# Dental procedures coding



## kevbshields (Sep 12, 2007)

This is really just a general request for anyone who could recommend a course (on-line preferably) on Dental procedures.

I understand enough of the anatomy and coding system to muttle my way through the services, but this is an area I'm adamant about expanding skill in.  I know that many people on the Dentist side of the fence go through dental assisting programs.  While I have no ambition to complete an entire program, I'm interested in perhaps auditing a course on the coding/terminology portions.

Despite some very helpful resources, it is still a very weak area.  It's my goal to change that.

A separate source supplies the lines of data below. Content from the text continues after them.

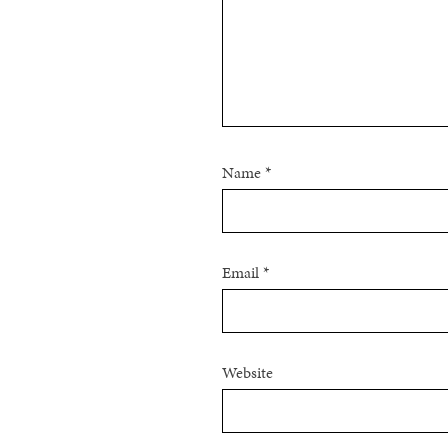
Name
*
Email
*
Website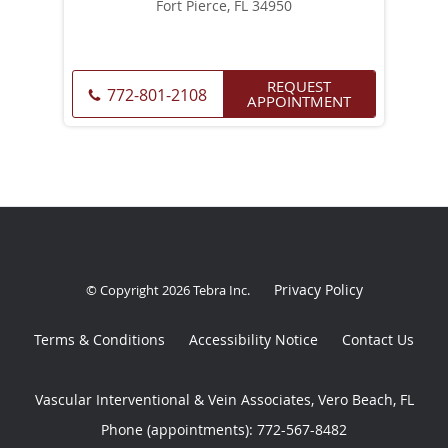
Fort Pierce, FL 34950
REQUEST
772-801-2108
APPOINTMENT
Privacy Policy
© Copyright 2026
Tebra Inc
.
Terms & Conditions
Accessibility Notice
Contact Us
Vascular Interventional & Vein Associates, Vero Beach, FL
Phone (appointments):
772-567-8482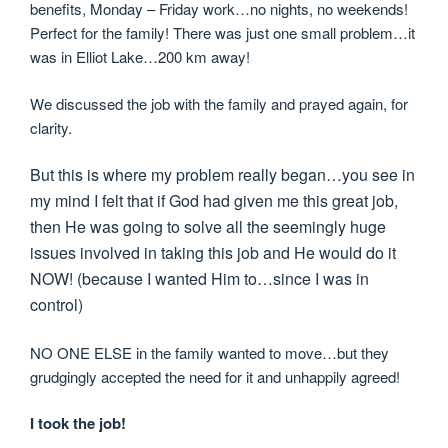
benefits, Monday – Friday work…no nights, no weekends!
Perfect for the family! There was just one small problem…it
was in Elliot Lake…200 km away!
We discussed the job with the family and prayed again, for
clarity.
But this is where my problem really began…you see in
my mind I felt that if God had given me this great job,
then He was going to solve all the seemingly huge
issues involved in taking this job and He would do it
NOW! (because I wanted Him to…since I was in
control)
NO ONE ELSE in the family wanted to move…but they
grudgingly accepted the need for it and unhappily agreed!
I took the job!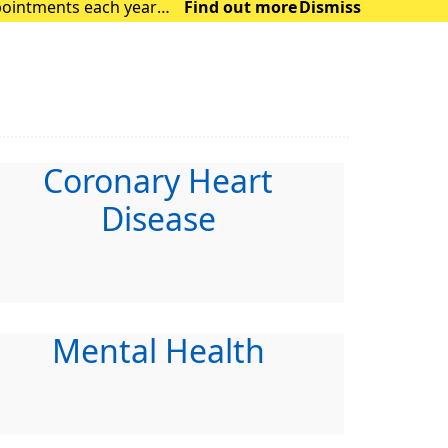
Find out more
Dismiss
ocus on those with m
Coronary Heart
Disease
Mental Health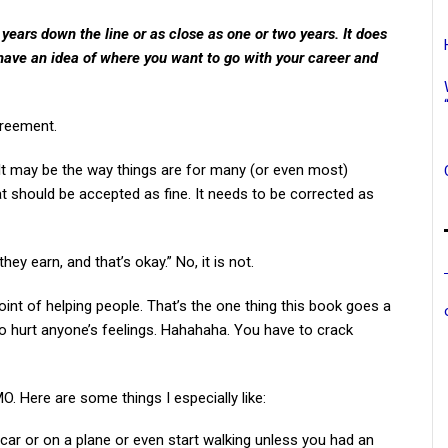
 years down the line or as close as one or two years. It does
 have an idea of where you want to go with your career and
greement.
k. It may be the way things are for many (or even most)
hat should be accepted as fine. It needs to be corrected as
ey earn, and that’s okay.” No, it is not.
point of helping people. That’s the one thing this book goes a
 to hurt anyone’s feelings. Hahahaha. You have to crack
MO. Here are some things I especially like:
car or on a plane or even start walking unless you had an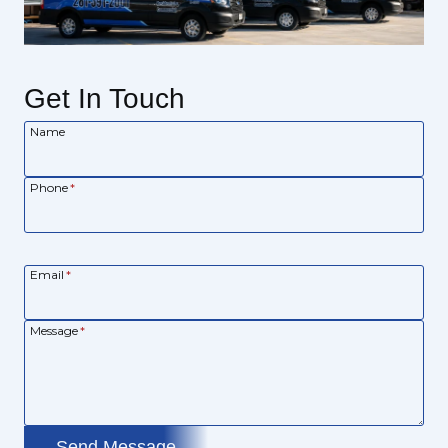
Get In Touch
Name
Phone
*
Email
*
Message
*
Send Message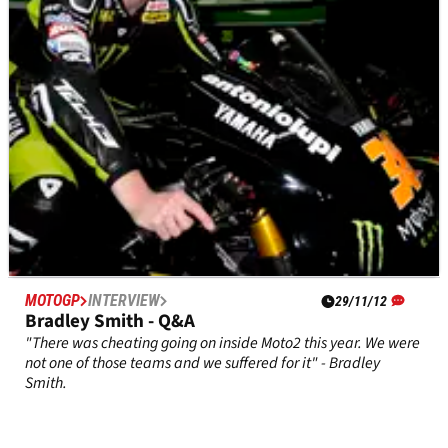
MOTOGP
INTERVIEW
29/11/12
Bradley Smith - Q&A
"There was cheating going on inside Moto2 this year. We were
not one of those teams and we suffered for it" - Bradley
Smith.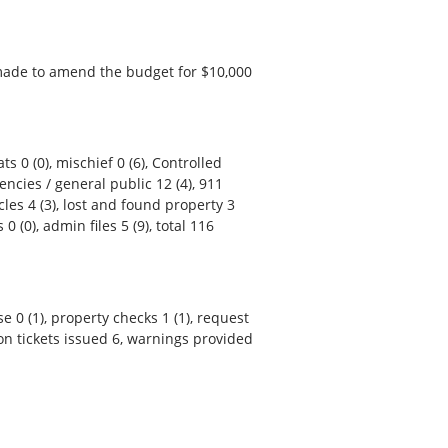
made to amend the budget for $10,000
ts 0 (0), mischief 0 (6), Controlled
encies / general public 12 (4), 911
cles 4 (3), lost and found property 3
 0 (0), admin files 5 (9), total 116
se 0 (1), property checks 1 (1), request
lation tickets issued 6, warnings provided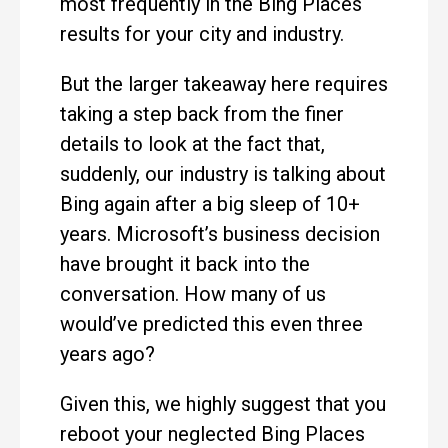
most frequently in the Bing Places
results for your city and industry.
But the larger takeaway here requires
taking a step back from the finer
details to look at the fact that,
suddenly, our industry is talking about
Bing again after a big sleep of 10+
years. Microsoft’s business decision
have brought it back into the
conversation. How many of us
would’ve predicted this even three
years ago?
Given this, we highly suggest that you
reboot your neglected Bing Places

Any advice would be appreciated. 

Thanks.


----------



## thompsonsyl (Sep 12, 2007)

Hi there....

I found a website that has a course called "DenCodes" that is described as a "...course specifically designed for employees who work with dental terms and codes in the insurance field or in dental offices. It introduces dental terminology and the most frequently coded procedures and explains ADA coding categories and insurance categories and how they affect billing."  It comes with a workbook for $99.  The site lets you preview the Course Demonstrations and DenCodes runs for 3 hours.  Sounds good, yeah?
http://www.bytesizelearning.com/products.html

I also found a site that has on-going 6 week courses w/ 6 CEU's.  The next scheduled course begins November 12, 2007.
http://www.e-medbill.com/dental_billing_and_coding.htm

Lastly, depending on where you are located, I found a link for what sounds like a pretty good seminar.
http://www.findaseminar.com/event1.asp?eventID=4756#dates-locations

Hope this info is helpful to you!  Good Luck!


----------



## kevbshields (Sep 13, 2007)

You are too cool!  Thank you so much.

All I could scrounge up was a prep course for the CDPMA certification and a lot of dental assisting programs.

I want to keep this focussed on the coding and/or insurance considerations and what you found is terrific.

'Can't thank you enough!


----------